I am looking to start a GURPS game. I also have caught the DM crafting bug. I'd like to use my gridless material, so far used for minis and Savage Worlds, with GURPS. Has anyone used GURPS tactical rules with measured inches instead of hex grids? It seems the Range Ruler will help, but hexes are used a lot for determining shapes of things. Facing can easily be set with two lines on a mini, but what other adaptations are needed?
It can be done...
But one caveat, young student! When you tread that road, you turn your beloved RPG in several aspects into a tabletop wargame — if you want to retain most of the rules aspects.
First, you've got to convert your movement in hexes to a movement in inches or centimeters. Easy, just measure the distance between each hex centre. That is the movement scale. Take 1 increment of movement per hex you may take... and then probably round for convenience. Convert likewise all the movement reductions from turning, and moving sideways and backwards into reductions of this reach.
Second, indicate a facing on each miniature: one area on the base that clearly indicates where the "front arc" of the miniature is, then the adjacent areas in a different color as "sides". I tend to like using white, red and green if I need to indicate front, port and starboard (left and right) sides of a miniature, leaving the rear arc black. Also, mark the front centre, as you'll want to have a good point to see if a turn is costing you one or two units of movement. Whenever the rules indicate to check if somebody is in front/back/side of the hex, take a straight line from miniature center to miniature center and check if it passes through the correct area of the base.
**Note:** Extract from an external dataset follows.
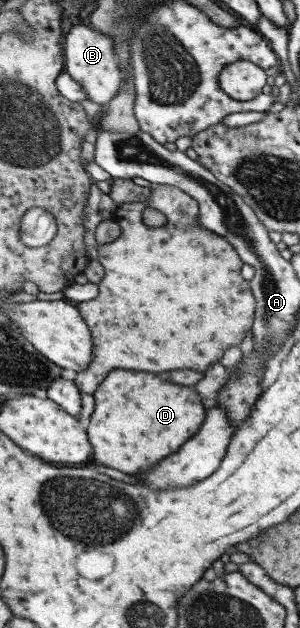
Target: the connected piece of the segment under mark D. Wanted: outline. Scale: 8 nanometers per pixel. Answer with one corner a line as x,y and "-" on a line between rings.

Third: Templates. Take all the original rules for templates and make templates for the cones, lines and blasts that are roughly similar sized. You'll have to compromise on the conical ones, but once you do, you get out of the wierdness of the spread hexes cause, where sometimes some firing angles cover more area than others. I suggest using a piece of acrylic, as you can see through it and can gauge the battlefield below through it.
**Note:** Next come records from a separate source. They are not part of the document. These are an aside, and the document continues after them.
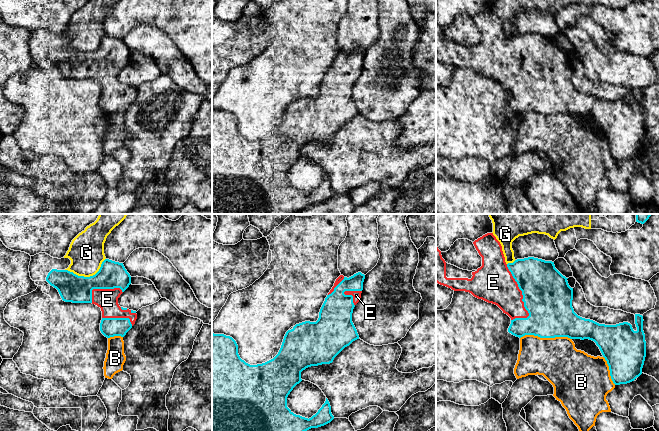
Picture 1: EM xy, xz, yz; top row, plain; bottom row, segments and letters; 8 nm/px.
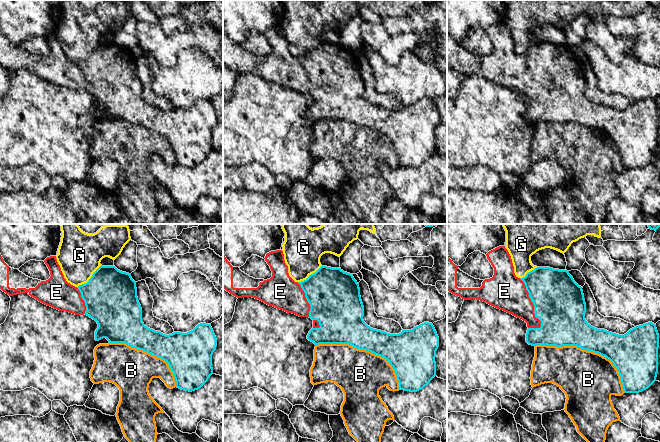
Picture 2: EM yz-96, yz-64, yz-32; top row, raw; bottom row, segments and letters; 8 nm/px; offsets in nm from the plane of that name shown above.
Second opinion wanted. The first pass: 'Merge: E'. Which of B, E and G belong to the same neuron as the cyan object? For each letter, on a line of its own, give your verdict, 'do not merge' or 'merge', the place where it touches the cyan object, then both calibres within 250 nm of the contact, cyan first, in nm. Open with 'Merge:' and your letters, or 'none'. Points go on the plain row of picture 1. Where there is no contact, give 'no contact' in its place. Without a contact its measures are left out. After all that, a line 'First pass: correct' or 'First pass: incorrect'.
Merge: E
B: do not merge | yz (546, 113) | 360/340 nm
E: merge | yz (521, 66) | 400/320 nm
G: do not merge | xy (87, 53) | 220/280 nm
First pass: correct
As you are making your templates, you might throw in one for checking how far you've turned. Just your standard arc shaped thing with a few markers for "cut movement by X".
Fourth: Enjoy your "TTG"-style combat. Remember, that players should indicate their path, describing their facing along it to calculate the reach accordingly, but you'll be amazed at how much the added freedom of movement does change the game.
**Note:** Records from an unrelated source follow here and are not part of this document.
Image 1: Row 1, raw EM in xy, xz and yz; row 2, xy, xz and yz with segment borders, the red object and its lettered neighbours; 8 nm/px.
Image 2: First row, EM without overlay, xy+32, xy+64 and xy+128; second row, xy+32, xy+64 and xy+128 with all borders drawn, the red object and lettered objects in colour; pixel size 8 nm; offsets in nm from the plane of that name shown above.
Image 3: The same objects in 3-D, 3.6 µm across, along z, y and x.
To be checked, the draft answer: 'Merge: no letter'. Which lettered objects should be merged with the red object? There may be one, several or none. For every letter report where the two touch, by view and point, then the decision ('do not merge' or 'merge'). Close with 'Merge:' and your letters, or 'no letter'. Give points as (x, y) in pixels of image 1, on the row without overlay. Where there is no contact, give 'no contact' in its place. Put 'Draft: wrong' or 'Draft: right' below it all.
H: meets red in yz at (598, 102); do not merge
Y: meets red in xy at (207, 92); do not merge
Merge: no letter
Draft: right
In my last GURPS group we used pencils, a lot of erasers and plain paper on which we drew the action and measured the distances with a ruler, it works really well!
We represented actors (Monsters, PCs, NPCs) by a circle with a symbol, letter or number in it for identification and a small arrow for front direction. Minis work even better.
Movement paths should be acted out so everybody can react to them. Otherwise there is no need to change rules.
Bonus: because most humanoids tend to build square buildings, you don't get these annoying half or quarter hexes.
I have not done this - I usually run GURPS combats without a map or miniatures - but I can see how it would work. Page references are to the 4e Basic Set, mostly in Chapter 12, "Tactical Combat."
Movement point costs for going backwards or sideways (p386-7) will be a bit difficult without a grid. You may want to simplify them. You'll probably want to make some movement templates.
If you're making miniatures with facing marked on their bases, you may want to mark the arc of vision (p151, p389) for the character they represent as well.
You'll need to simplify the Opportunity Fire rule (p390).
You'll need to give the miniatures for large creatures appropriate size bases (p392) but that should not be difficult.
You'll need to make a Scatter template (p414) but that may well be easier to use than a grid.
I'd advise doing as much of the work as possible in advance, and trying out some sample combats, so that the actual game session runs smoothly. Have fun!
I been running GURPS since the late 1980s. And yes all you need is a tape measure and something to mark facing to use GURPS without hexes. I used D&D Tiles for Wilderness encounters so I have to use a tape measure that was liberated from my collection of Mage Knights.
The only thing you didn't mentioned was area effect like in GURPS Magic. Just measure out from the point of origin and consider each ring of hexes a true circular ring.